In this life we have to go on dealing with the effects of the covering shroud, of death that stalks us and those we love. We have to live with the repercussions of the wickedness we ourselves have done. But we don’t have to be defeated by them. I’m not saying, Try real hard and live the victorious life. No. The Scripture says, trust the victory Jesus has already won. Sit and eat of the provision that He has already made. Rely on Him to give you Himself for food and drink, when you’re starving for hope or despairing over something you have done. He was born for you, He died for you, He has risen for you. Feed on Him, and be at peace.

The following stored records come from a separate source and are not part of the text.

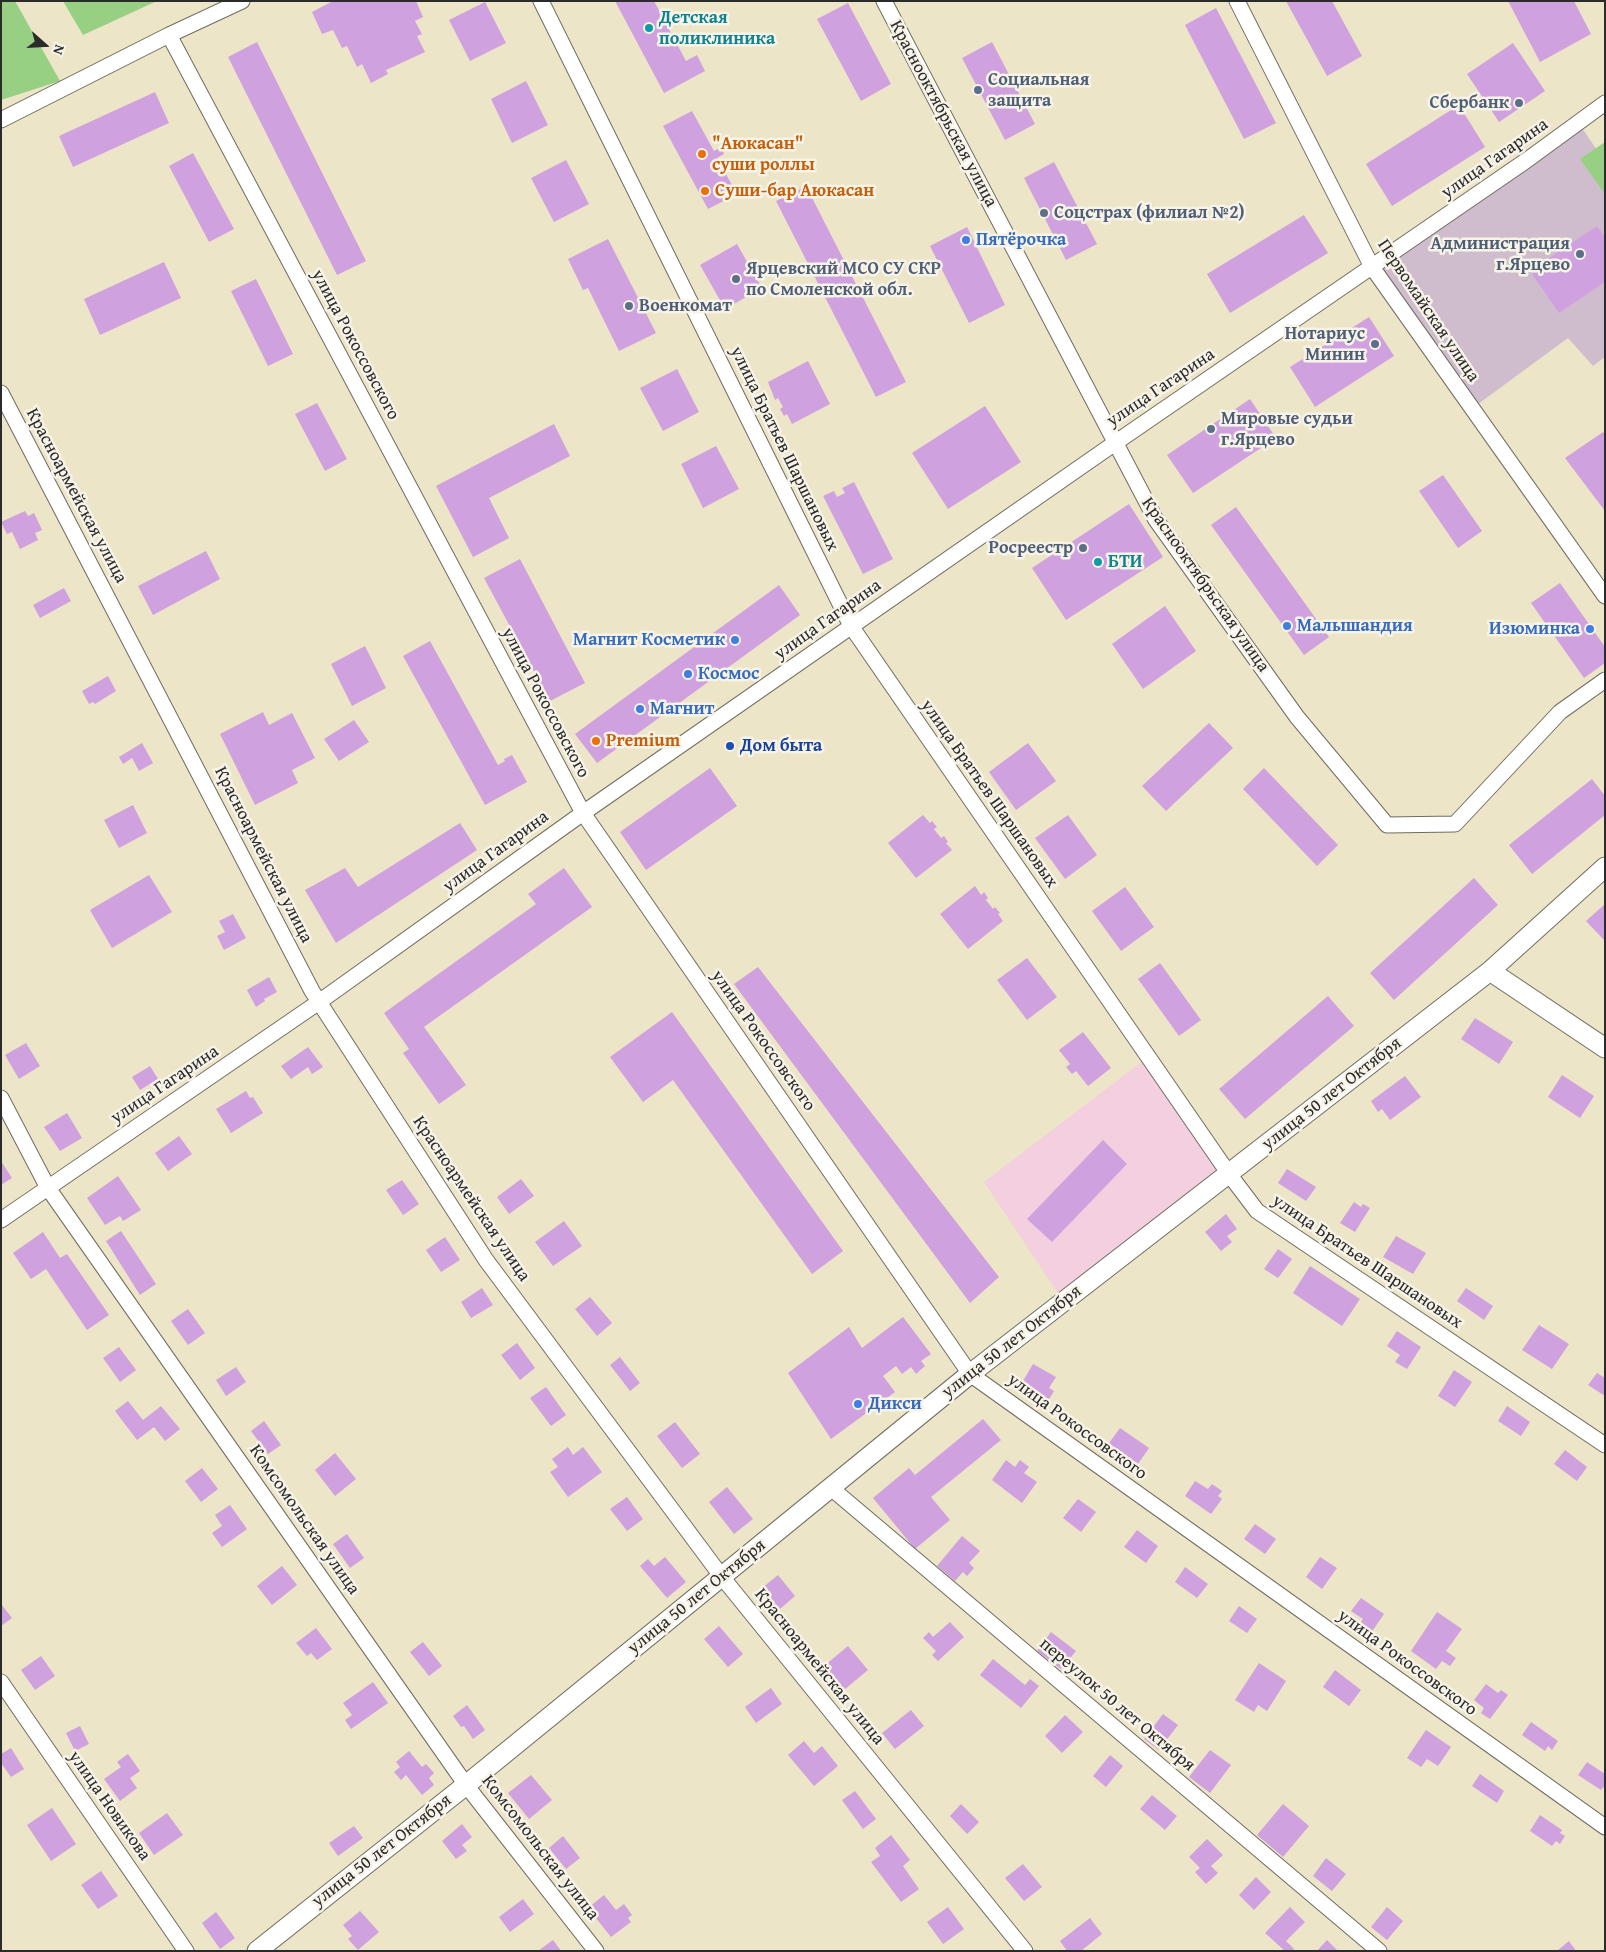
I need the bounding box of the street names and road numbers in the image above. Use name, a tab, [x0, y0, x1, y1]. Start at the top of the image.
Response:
street label: Краснооктябрьская улица	[885, 17, 1001, 211]
street label: улица Гагарина	[1437, 114, 1553, 204]
street label: Первомайская улица	[1372, 236, 1484, 386]
street label: улица Рокоссовского	[306, 266, 404, 424]
street label: улица Братьев Шаршановых	[725, 343, 843, 555]
street label: улица Гагарина	[1103, 344, 1219, 432]
street label: Красноармейская улица	[21, 405, 131, 587]
street label: Краснооктябрьская улица	[1136, 493, 1274, 677]
street label: улица Гагарина	[770, 575, 886, 665]
street label: улица Рокоссовского	[496, 624, 594, 782]
street label: улица Братьев Шаршановых	[916, 696, 1062, 892]
street label: Красноармейская улица	[209, 763, 317, 947]
street label: улица Гагарина	[439, 806, 553, 898]
street label: улица Рокоссовского	[706, 966, 820, 1116]
street label: улица 50 лет Октября	[1258, 1033, 1406, 1155]
street label: улица Гагарина	[107, 1041, 223, 1129]
street label: Красноармейская улица	[408, 1112, 534, 1286]
street label: улица Братьев Шаршановых	[1268, 1190, 1466, 1334]
street label: улица 50 лет Октября	[938, 1281, 1086, 1403]
street label: улица Рокоссовского	[1003, 1369, 1151, 1485]
street label: Комсомольская улица	[244, 1441, 364, 1599]
street label: улица 50 лет Октября	[624, 1535, 770, 1659]
street label: Красноармейская улица	[749, 1584, 889, 1750]
street label: улица Рокоссовского	[1333, 1605, 1481, 1721]
street label: переулок 50 лет Октября	[1035, 1633, 1199, 1777]
street label: улица Новикова	[63, 1747, 155, 1865]
street label: Комсомольская улица	[477, 1771, 603, 1925]
street label: улица 50 лет Октября	[308, 1790, 456, 1912]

Jesus says, "Behold, I stand at the door and knock. If anyone hears my voice and opens the door, I will come in to him and dine with him, and he with me." We tend to think He’s talking to unbelievers who need to be saved. But no, He’s talking to Christians who think they have it all together, to Christians who think they can provide themselves everything they need by their own money and their own efforts. The Christians in Laodicea thought they could feed and clothe and doctor themselves by themselves. We fall into the same trap when we think it’s up to us to make Christmas happen by the presents we buy or the tasks that get crossed off our lists.

Oh, no, brothers and sisters. Christmas will come even if you get nothing done at all. The great Christmas dinner will be spread even if no one touches a pot or a pan. For it is Christ who spreads the Christmas feast. God was born as a Man at Bethlehem to eat and drink and have fellowship with us awhile on this earth, so we might have eternal communion and fellowship with Him when all things are made new. He has provided everything we need, and He dearly desires to come in and feed us with the bread and wine of His body and blood and refresh us with the water of His word.

So since we’re His guests, what should we do? Should we get up and ask our Lord if we can help Him in the kitchen? As you live your daily life, should you work really hard to earn or deserve the Christmas dinner of His salvation? No! You can’t add anything to what Jesus achieved for you on His cross. You have only one thing to do: Sit at His banquet table and enjoy what He has provided for you. Accept the redemption He has bought you by His blood. And be grateful with joyful praise. With all His redeemed people say, "This is our God, we trusted in Him and He saved us! Let us rejoice and be glad in His salvation!"

Christmas dinners in this age often can be disappointing. But Jesus our Lord has provided a Christmas feast that will give us eternal satisfaction, communion, and joy. We’ll know that joy perfectly in the life of the world to come. But we can get a taste of it here as we feed on Jesus and what He has done for us. He stands at the door and knocks! How shall we invite Him in?

With trust and humility; with hungry hearts and grateful love. How shall we receive Him? Through His Spirit and His Word, through His holy Supper, Christian fellowship, and prayer.

Come, Lord Jesus, come and feed us
Come, Lord Jesus, and with us dine.
We starve for your presence,
We thirst for your Spirit.
Come as a Child, born in humility,
Come as a Man, strong in obedience,
Come as a Sacrifice, removing our sins,
Come as the Victor, swallowing death and Hell.
Come, Lord Jesus, set the table, prepare the meat and wine:
For you alone can spread the banquet,
On you alone can we truly feed,
You are, alone, our Christmas feast.